We add a detailed explanation of how the Straight-Through Estimator [1] works with our binary masks. In the case of a single mask parameter $B_{i}^{l}\in\{0,1\}$ , we maintain a corresponding continuous parameter $\tilde{B}_{i}^{l}\in\mathbb{R}$ . During the forward pass, we first apply the sigmoid function to constrain $\tilde{B}_{i}^{l}$ between 0 and 1, and then round the result to obtain a binary mask using a threshold of 0.5. Specifically, we compute $B_{i}^{l}=\mathbf{1}\{\sigma\left(\tilde{B}_{i}^{l}/T\right)\geq 0.5\}$ , where $\sigma$ denotes sigmoid function, and $T$ is the temperature. During the backward pass, we simply pass the gradient through continuous value of $\tilde{B}_{i}^{l}$ . In our experiment, we constantly applied $T=10$ which performed the best among $T\in\{1,2,5,10\}$ .

Datasets for Tasks.

In vision model merging experiments, we integrated codebases from Ilharco et al. [21] and Yang et al. [61]. We used the same fine-tuned checkpoints as Ilharco et al. [21] for the 8-task benchmark, while for the 14- and 20-task benchmarks, we utilized checkpoints provided by Wang et al. [55]. For language model merging experiments, we adapted the codebase from Huang et al. [19] and employed checkpoints from Yu et al. [63].

Computational Resources.

All merging, TTA, and evaluation experiments were conducted on a single NVIDIA RTX A6000 with 48GB of memory, except for the vision 8-task benchmark, which was performed on an NVIDIA RTX 3090 with 24GB of memory.

Appendix B Additional Experimental Results

Comparison with Other Variants of Model Merging

Table 5 compares our method with variants of model merging that require additional parameters or knowledge of the task index during inference. Specifically:

•

EMR-Merging [19] involves three steps: Elect, Mask, and Rescale-Merging. It constructs and stores task-specific modulators during merging, applying them based on the task input index.
•

Representation Surgery [62] introduces a task-specific module after the output layer to mitigate representation bias, training it with Test-Time Adaptation (TTA).
•

TSV-C [16], a variant of TSV-M, employs low-rank task vectors to reduce storage costs.
•

TALL-Masks [55], a variant of Consensus Merging, stores task-specific binary masks and applies them based on the task index rather than performing direct merging.

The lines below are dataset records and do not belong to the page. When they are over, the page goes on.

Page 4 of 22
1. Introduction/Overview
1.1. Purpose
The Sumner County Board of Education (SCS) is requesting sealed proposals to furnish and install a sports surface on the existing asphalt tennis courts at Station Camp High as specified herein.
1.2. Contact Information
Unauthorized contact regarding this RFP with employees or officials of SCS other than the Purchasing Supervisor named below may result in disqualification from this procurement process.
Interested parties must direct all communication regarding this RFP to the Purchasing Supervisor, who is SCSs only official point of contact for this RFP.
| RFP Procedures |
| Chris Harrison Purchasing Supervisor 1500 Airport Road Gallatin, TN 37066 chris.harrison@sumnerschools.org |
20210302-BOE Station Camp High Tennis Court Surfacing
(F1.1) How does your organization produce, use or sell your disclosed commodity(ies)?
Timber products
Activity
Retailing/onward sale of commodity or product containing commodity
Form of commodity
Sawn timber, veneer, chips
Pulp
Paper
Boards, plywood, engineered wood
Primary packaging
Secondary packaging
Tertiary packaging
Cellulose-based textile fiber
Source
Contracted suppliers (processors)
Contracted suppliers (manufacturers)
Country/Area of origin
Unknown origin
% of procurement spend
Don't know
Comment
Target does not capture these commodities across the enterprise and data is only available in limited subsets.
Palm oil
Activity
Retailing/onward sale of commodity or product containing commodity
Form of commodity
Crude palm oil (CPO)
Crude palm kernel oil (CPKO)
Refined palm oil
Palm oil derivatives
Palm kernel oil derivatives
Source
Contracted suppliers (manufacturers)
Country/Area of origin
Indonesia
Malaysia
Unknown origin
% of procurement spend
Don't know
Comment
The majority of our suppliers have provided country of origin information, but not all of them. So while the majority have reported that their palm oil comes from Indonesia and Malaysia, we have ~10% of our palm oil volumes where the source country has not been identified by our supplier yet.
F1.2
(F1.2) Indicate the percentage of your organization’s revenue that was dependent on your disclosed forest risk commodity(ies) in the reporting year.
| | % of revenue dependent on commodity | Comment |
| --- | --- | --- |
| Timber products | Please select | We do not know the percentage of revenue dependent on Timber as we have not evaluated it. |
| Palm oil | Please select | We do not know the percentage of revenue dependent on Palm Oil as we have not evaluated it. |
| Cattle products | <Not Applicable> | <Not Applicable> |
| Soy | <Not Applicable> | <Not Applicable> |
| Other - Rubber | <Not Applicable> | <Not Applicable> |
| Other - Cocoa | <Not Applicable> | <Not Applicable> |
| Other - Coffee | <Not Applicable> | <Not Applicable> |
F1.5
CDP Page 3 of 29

Compared to these methods, AdaRank requires no additional storage or memory after optimizing the binary mask $B$ . Moreover, it does not depend on task index knowledge, a key distinction between model merging and multi-task compression. Notably, applying AdaRank to baseline methods often outperforms approaches such as EMR-Merging and Representation Surgery.

Full Results

We present comprehensive experimental results, including individual task performances and additional baselines. For a radar plot of the ViT-L/14 experiment corresponding to Figure 4, see Figure 6. Full performance tables are provided from Table 6 to Table 11.